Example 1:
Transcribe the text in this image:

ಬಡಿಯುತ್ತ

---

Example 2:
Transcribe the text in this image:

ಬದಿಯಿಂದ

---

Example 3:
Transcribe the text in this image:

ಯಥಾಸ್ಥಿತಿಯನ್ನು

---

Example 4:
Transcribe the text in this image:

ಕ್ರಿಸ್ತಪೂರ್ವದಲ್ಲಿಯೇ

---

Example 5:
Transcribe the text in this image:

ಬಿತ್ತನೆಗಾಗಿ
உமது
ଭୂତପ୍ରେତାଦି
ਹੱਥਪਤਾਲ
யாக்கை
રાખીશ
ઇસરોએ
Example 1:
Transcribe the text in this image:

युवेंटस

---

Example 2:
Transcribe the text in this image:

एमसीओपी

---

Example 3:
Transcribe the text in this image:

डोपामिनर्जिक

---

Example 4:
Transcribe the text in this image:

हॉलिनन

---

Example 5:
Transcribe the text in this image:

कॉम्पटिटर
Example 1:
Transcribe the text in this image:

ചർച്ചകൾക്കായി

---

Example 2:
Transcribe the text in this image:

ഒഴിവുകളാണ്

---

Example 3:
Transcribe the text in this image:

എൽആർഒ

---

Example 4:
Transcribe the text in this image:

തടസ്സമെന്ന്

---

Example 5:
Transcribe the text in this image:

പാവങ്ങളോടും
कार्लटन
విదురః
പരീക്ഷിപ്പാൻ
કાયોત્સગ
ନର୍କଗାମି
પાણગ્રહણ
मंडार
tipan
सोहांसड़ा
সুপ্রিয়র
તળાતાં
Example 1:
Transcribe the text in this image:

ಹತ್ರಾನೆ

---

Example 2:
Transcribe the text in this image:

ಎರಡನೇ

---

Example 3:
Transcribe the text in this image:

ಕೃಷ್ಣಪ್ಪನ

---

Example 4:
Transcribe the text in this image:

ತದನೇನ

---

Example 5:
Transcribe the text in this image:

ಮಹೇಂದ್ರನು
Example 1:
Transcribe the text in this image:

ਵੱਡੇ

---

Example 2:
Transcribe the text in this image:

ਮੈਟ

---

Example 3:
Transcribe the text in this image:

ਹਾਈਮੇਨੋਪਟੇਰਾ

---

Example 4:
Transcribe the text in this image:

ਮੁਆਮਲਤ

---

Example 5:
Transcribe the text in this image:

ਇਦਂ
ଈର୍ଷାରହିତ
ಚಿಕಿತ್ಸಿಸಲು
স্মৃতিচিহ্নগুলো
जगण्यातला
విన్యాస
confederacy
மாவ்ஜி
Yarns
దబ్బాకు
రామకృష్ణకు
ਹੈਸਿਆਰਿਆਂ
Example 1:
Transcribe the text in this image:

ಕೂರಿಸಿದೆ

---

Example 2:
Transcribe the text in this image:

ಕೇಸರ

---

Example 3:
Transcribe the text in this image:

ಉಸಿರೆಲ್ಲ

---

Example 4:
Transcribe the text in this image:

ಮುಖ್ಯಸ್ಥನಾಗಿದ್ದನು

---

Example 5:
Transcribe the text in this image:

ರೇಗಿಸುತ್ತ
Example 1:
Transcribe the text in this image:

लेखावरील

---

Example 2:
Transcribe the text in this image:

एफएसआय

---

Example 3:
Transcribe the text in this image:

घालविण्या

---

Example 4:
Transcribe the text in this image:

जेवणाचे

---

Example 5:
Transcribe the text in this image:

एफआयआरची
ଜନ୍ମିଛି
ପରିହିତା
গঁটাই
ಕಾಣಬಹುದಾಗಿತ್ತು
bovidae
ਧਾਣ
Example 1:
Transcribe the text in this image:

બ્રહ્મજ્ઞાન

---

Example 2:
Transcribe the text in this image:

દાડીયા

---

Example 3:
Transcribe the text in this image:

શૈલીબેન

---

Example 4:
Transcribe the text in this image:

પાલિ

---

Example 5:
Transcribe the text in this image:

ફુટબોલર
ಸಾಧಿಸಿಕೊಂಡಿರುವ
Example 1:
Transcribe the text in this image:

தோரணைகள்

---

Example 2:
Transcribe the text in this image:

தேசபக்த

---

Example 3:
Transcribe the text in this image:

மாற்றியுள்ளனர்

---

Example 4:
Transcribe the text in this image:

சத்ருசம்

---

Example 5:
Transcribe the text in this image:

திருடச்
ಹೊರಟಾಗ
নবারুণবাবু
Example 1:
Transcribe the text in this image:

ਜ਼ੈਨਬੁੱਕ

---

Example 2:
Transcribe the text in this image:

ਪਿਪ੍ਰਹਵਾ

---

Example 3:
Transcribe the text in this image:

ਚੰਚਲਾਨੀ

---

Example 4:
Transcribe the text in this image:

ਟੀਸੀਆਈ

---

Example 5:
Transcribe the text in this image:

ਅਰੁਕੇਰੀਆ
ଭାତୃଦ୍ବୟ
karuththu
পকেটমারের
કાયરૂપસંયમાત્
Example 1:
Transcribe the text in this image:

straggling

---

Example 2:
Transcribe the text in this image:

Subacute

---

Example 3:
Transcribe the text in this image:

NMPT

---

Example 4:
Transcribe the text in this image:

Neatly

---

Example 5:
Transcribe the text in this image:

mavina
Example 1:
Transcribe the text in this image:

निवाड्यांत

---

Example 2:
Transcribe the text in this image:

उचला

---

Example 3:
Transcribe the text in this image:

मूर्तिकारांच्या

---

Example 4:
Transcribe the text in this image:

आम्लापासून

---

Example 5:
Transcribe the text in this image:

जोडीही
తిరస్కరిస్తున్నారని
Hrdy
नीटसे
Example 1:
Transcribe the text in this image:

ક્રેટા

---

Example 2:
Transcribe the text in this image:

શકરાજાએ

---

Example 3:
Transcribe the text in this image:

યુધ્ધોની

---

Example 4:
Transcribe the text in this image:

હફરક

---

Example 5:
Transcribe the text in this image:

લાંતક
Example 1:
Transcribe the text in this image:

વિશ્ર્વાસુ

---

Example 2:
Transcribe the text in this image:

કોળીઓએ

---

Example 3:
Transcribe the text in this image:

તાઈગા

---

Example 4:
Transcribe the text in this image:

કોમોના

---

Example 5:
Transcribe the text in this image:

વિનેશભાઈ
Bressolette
■ ■ ■
## Exercise directions
Could you transcribe all of the data exactly as it is given?

## Reply
Example 1:
Transcribe the text in this image:

ಬಡಿಯುತ್ತ

---

Example 2:
Transcribe the text in this image:

ಬದಿಯಿಂದ

---

Example 3:
Transcribe the text in this image:

ಯಥಾಸ್ಥಿತಿಯನ್ನು

---

Example 4:
Transcribe the text in this image:

ಕ್ರಿಸ್ತಪೂರ್ವದಲ್ಲಿಯೇ

---

Example 5:
Transcribe the text in this image:

ಬಿತ್ತನೆಗಾಗಿ
உமது
ଭୂତପ୍ରେତାଦି
ਹੱਥਪਤਾਲ
யாக்கை
રાખીશ
ઇસરોએ
Example 1:
Transcribe the text in this image:

युवेंटस

---

Example 2:
Transcribe the text in this image:

एमसीओपी

---

Example 3:
Transcribe the text in this image:

डोपामिनर्जिक

---

Example 4:
Transcribe the text in this image:

हॉलिनन

---

Example 5:
Transcribe the text in this image:

कॉम्पटिटर
Example 1:
Transcribe the text in this image:

ചർച്ചകൾക്കായി

---

Example 2:
Transcribe the text in this image:

ഒഴിവുകളാണ്

---

Example 3:
Transcribe the text in this image:

എൽആർഒ

---

Example 4:
Transcribe the text in this image:

തടസ്സമെന്ന്

---

Example 5:
Transcribe the text in this image:

പാവങ്ങളോടും
कार्लटन
విదురః
പരീക്ഷിപ്പാൻ
કાયોત્સગ
ନର୍କଗାମି
પાણગ્રહણ
मंडार
tipan
सोहांसड़ा
সুপ্রিয়র
તળાતાં
Example 1:
Transcribe the text in this image:

ಹತ್ರಾನೆ

---

Example 2:
Transcribe the text in this image:

ಎರಡನೇ

---

Example 3:
Transcribe the text in this image:

ಕೃಷ್ಣಪ್ಪನ

---

Example 4:
Transcribe the text in this image:

ತದನೇನ

---

Example 5:
Transcribe the text in this image:

ಮಹೇಂದ್ರನು
Example 1:
Transcribe the text in this image:

ਵੱਡੇ

---

Example 2:
Transcribe the text in this image:

ਮੈਟ

---

Example 3:
Transcribe the text in this image:

ਹਾਈਮੇਨੋਪਟੇਰਾ

---

Example 4:
Transcribe the text in this image:

ਮੁਆਮਲਤ

---

Example 5:
Transcribe the text in this image:

ਇਦਂ
ଈର୍ଷାରହିତ
ಚಿಕಿತ್ಸಿಸಲು
স্মৃতিচিহ্নগুলো
जगण्यातला
విన్యాస
confederacy
மாவ்ஜி
Yarns
దబ్బాకు
రామకృష్ణకు
ਹੈਸਿਆਰਿਆਂ
Example 1:
Transcribe the text in this image:

ಕೂರಿಸಿದೆ

---

Example 2:
Transcribe the text in this image:

ಕೇಸರ

---

Example 3:
Transcribe the text in this image:

ಉಸಿರೆಲ್ಲ

---

Example 4:
Transcribe the text in this image:

ಮುಖ್ಯಸ್ಥನಾಗಿದ್ದನು

---

Example 5:
Transcribe the text in this image:

ರೇಗಿಸುತ್ತ
Example 1:
Transcribe the text in this image:

लेखावरील

---

Example 2:
Transcribe the text in this image:

एफएसआय

---

Example 3:
Transcribe the text in this image:

घालविण्या

---

Example 4:
Transcribe the text in this image:

जेवणाचे

---

Example 5:
Transcribe the text in this image:

एफआयआरची
ଜନ୍ମିଛି
ପରିହିତା
গঁটাই
ಕಾಣಬಹುದಾಗಿತ್ತು
bovidae
ਧਾਣ
Example 1:
Transcribe the text in this image:

બ્રહ્મજ્ઞાન

---

Example 2:
Transcribe the text in this image:

દાડીયા

---

Example 3:
Transcribe the text in this image:

શૈલીબેન

---

Example 4:
Transcribe the text in this image:

પાલિ

---

Example 5:
Transcribe the text in this image:

ફુટબોલર
ಸಾಧಿಸಿಕೊಂಡಿರುವ
Example 1:
Transcribe the text in this image:

தோரணைகள்

---

Example 2:
Transcribe the text in this image:

தேசபக்த

---

Example 3:
Transcribe the text in this image:

மாற்றியுள்ளனர்

---

Example 4:
Transcribe the text in this image:

சத்ருசம்

---

Example 5:
Transcribe the text in this image:

திருடச்
ಹೊರಟಾಗ
নবারুণবাবু
Example 1:
Transcribe the text in this image:

ਜ਼ੈਨਬੁੱਕ

---

Example 2:
Transcribe the text in this image:

ਪਿਪ੍ਰਹਵਾ

---

Example 3:
Transcribe the text in this image:

ਚੰਚਲਾਨੀ

---

Example 4:
Transcribe the text in this image:

ਟੀਸੀਆਈ

---

Example 5:
Transcribe the text in this image:

ਅਰੁਕੇਰੀਆ
ଭାତୃଦ୍ବୟ
karuththu
পকেটমারের
કાયરૂપસંયમાત્
Example 1:
Transcribe the text in this image:

straggling

---

Example 2:
Transcribe the text in this image:

Subacute

---

Example 3:
Transcribe the text in this image:

NMPT

---

Example 4:
Transcribe the text in this image:

Neatly

---

Example 5:
Transcribe the text in this image:

mavina
Example 1:
Transcribe the text in this image:

निवाड्यांत

---

Example 2:
Transcribe the text in this image:

उचला

---

Example 3:
Transcribe the text in this image:

मूर्तिकारांच्या

---

Example 4:
Transcribe the text in this image:

आम्लापासून

---

Example 5:
Transcribe the text in this image:

जोडीही
తిరస్కరిస్తున్నారని
Hrdy
नीटसे
Example 1:
Transcribe the text in this image:

ક્રેટા

---

Example 2:
Transcribe the text in this image:

શકરાજાએ

---

Example 3:
Transcribe the text in this image:

યુધ્ધોની

---

Example 4:
Transcribe the text in this image:

હફરક

---

Example 5:
Transcribe the text in this image:

લાંતક
Example 1:
Transcribe the text in this image:

વિશ્ર્વાસુ

---

Example 2:
Transcribe the text in this image:

કોળીઓએ

---

Example 3:
Transcribe the text in this image:

તાઈગા

---

Example 4:
Transcribe the text in this image:

કોમોના

---

Example 5:
Transcribe the text in this image:

વિનેશભાઈ
Bressolette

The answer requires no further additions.